A un passo dall'accordo, salta il tavolo Ilva e tutta la trattativa slitta nelle mani del nuovo governo. Dopo quasi dieci mesi di incontri serrati, scanditi da svariati stop and go, ieri si è consumato l'atto finale tra le parti. Un copione tutto politico che ha visto protagonista la Fiom, principale attore della rottura e sindacato, non a caso, vicino al Movimento 5 Stelle. «Il governo ritiene di aver messo in campo ogni possibile azione e strumento per salvaguardare l'occupazione, gli investimenti ambientali e produttivi anche attraverso un enorme ammontare di risorse pubbliche, ma a questo punto passiamo la mano», ha detto il ministro dello Sviluppo economico Carlo Calenda dopo l'incontro naufragato al Mise.
Eppure la giornata sembrava essere iniziata sotto i migliori auspici. L'esecutivo uscente aveva avanzato una controproposta per tutelare un numero maggiore di lavoratori, oltre dunque la soglia dei 10mila (sui 14mila totali) fissata dall'acquirente, la cordata Am Investco capeggiata dai franco indiani di Arcelor Mittal (85%): Am Investco si sarebbe impegnata fino a giugno 2021 a trasferire lavoro a una nuova società di servizi (denominata «Società per Taranto»), costituita da Ilva e da Invitalia, aperta a soggetti pubblici e privati) per l'equivalente di non meno di 1.500 addetti a tempo pieno. Gli altri 2.300 sarebbero rimasti invece in amministrazione straordinaria. Una garanzia proposta, dunque, per tutti i lavoratori dell'acciaieria. Non abbastanza per una parte dei sindacati che hanno prevalso e rispedito al mittente l'offerta, consumando la rottura con il governo, in particolare con il ministro Calenda che sarebbe stato accusato di «non essere legittimato a trattare». Il testo «non è condivisibile», hanno detto i sindacati aggiungendo che «gli esuberi restano e Mittal non si è mossa di un millimetro».

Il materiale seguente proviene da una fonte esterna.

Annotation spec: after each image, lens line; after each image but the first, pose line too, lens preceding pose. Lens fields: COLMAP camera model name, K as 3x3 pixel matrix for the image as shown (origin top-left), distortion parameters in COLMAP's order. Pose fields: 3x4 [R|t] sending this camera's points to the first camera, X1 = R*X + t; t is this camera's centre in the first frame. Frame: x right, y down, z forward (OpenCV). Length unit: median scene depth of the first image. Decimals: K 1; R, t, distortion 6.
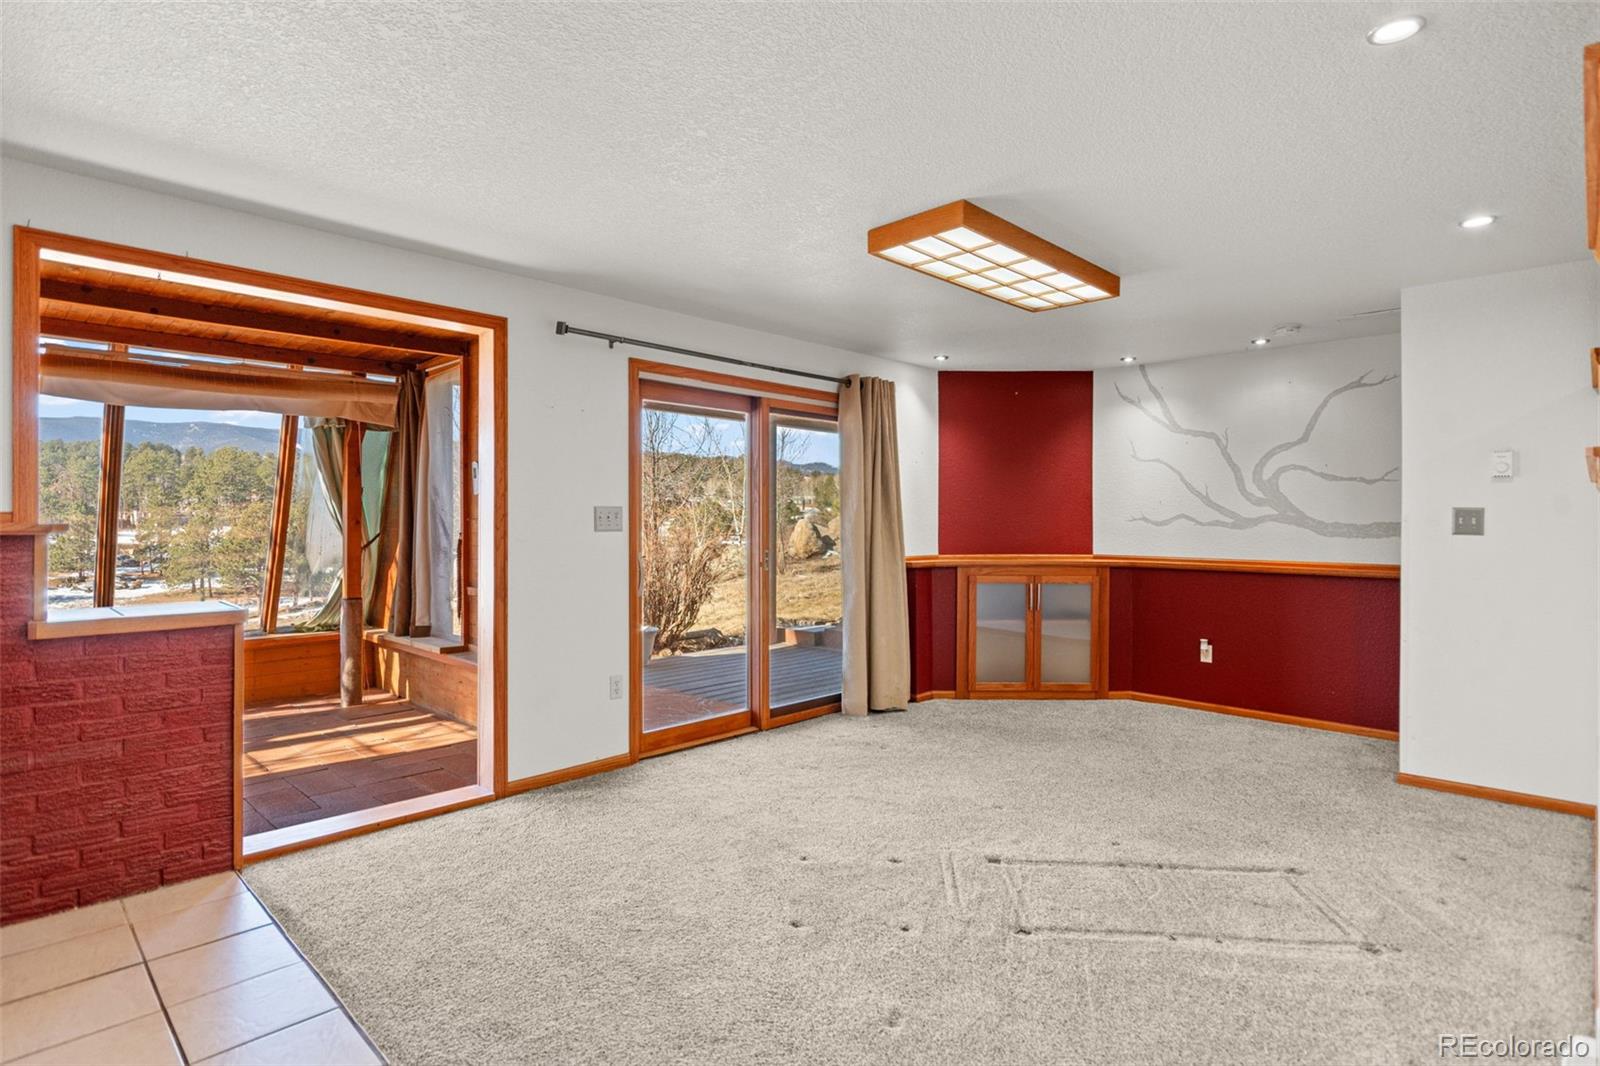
lens RADIAL K [[816.8, 0, 804.8], [0, 816.8, 521.2], [0, 0, 1]] dist [-0.000248, -0.001586]
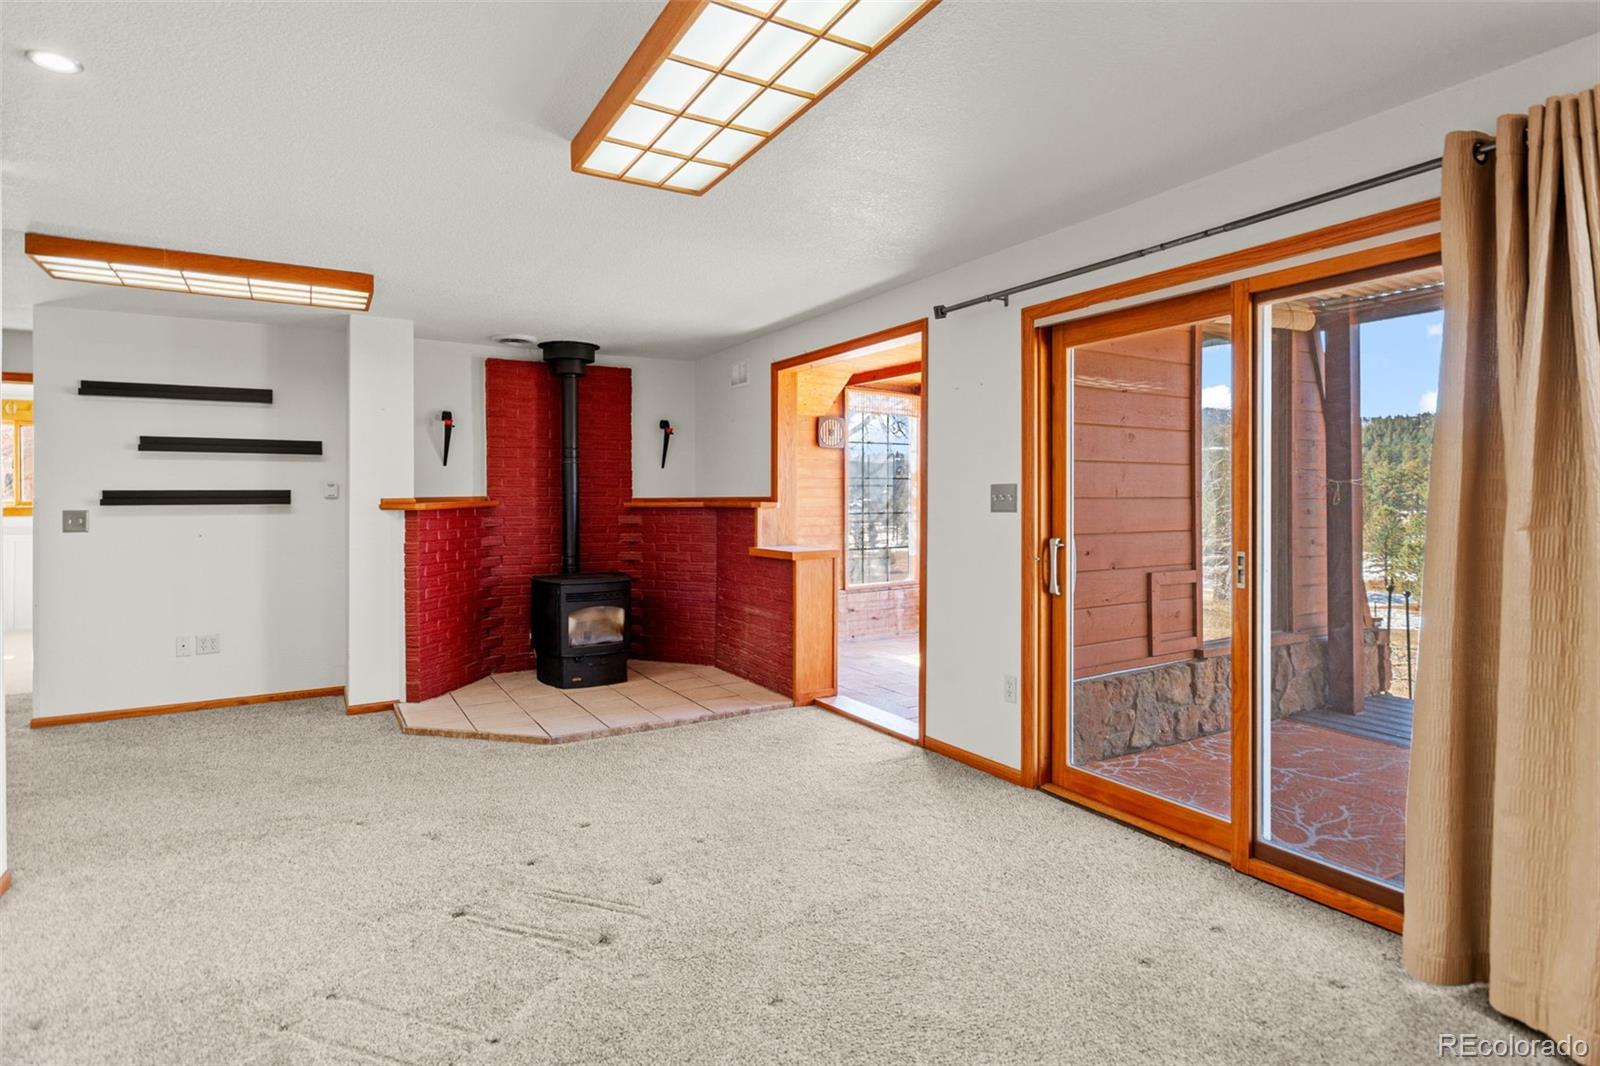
lens RADIAL K [[822.6, 0, 799.9], [0, 822.6, 498.1], [0, 0, 1]] dist [0.000663, -0.000188]
pose [[-0.263322, -0.001398, -0.964707, 0.549972], [0.003478, 0.999991, -0.002398, -0.001012], [0.964702, -0.003987, -0.263315, 0.814438]]
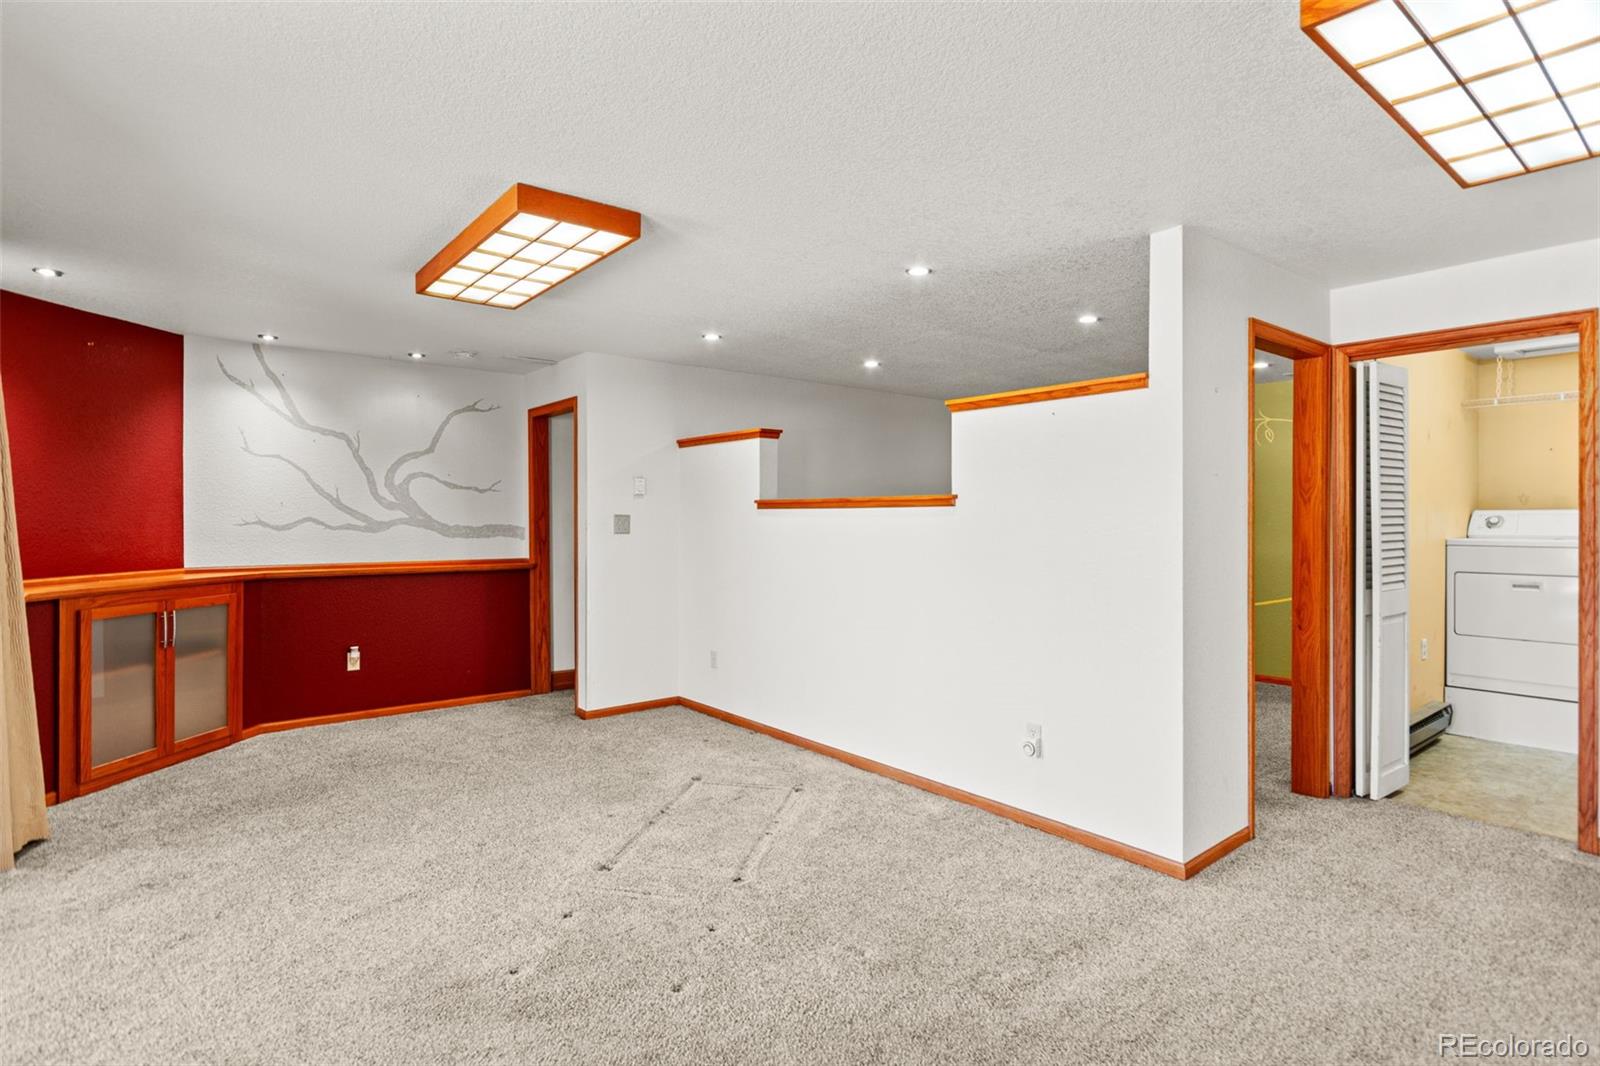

In realtà, a far saltare il tavolo non sarebbero stati i contenuti industriali. «Uno scontro più politico che sindacale ha determinato l'interruzione del tavolo», ha ammesso Marco Bentivogli, segretario generale della Fim Cisl, spiegando che una parte della delegazione sindacale ha portato lo scontro sul terreno politico e ha detto al ministro che non era più legittimato a trattare.
Un muro contro muro suggellato via Twitter nel pomeriggio: per la Fiom la proposta del governo sull'Ilva «è irricevibile. La trattativa non è mai entra nel merito, ma nulla è comunque cambiato sull'occupazione. La Fiom non mette la firma su un accordo che prevede licenziamenti!». Immediata la risposta del ministro: «Liberi di non firmare e di sostenere che non sono più legittimato. Ma non di dire cose non vere. Non solo non si prevede neanche un licenziato, ma c'è la garanzia del posto di lavoro a tempo indeterminato per tutti i lavoratori Ilva. Basta leggere i punti dell'accordo sul sito del Mise». «Prendiamo atto dell'ennesimo fallimento del ministro Calenda sulla trattativa Ilva. Ora la palla passa al nuovo esecutivo con il quale rilanceremo la proposta di un accordo di programma plurale e condiviso», hanno replicato in serata i parlamentari grillini di Taranto.
«Siamo già a lavoro - aggiungono - per organizzare un tavolo tra esponenti del M5S e le sigle sindacali». Un banco di prova nei rapporti di forza politico sindacali che potrebbe presto estendersi ad altre partite chiave Alitalia.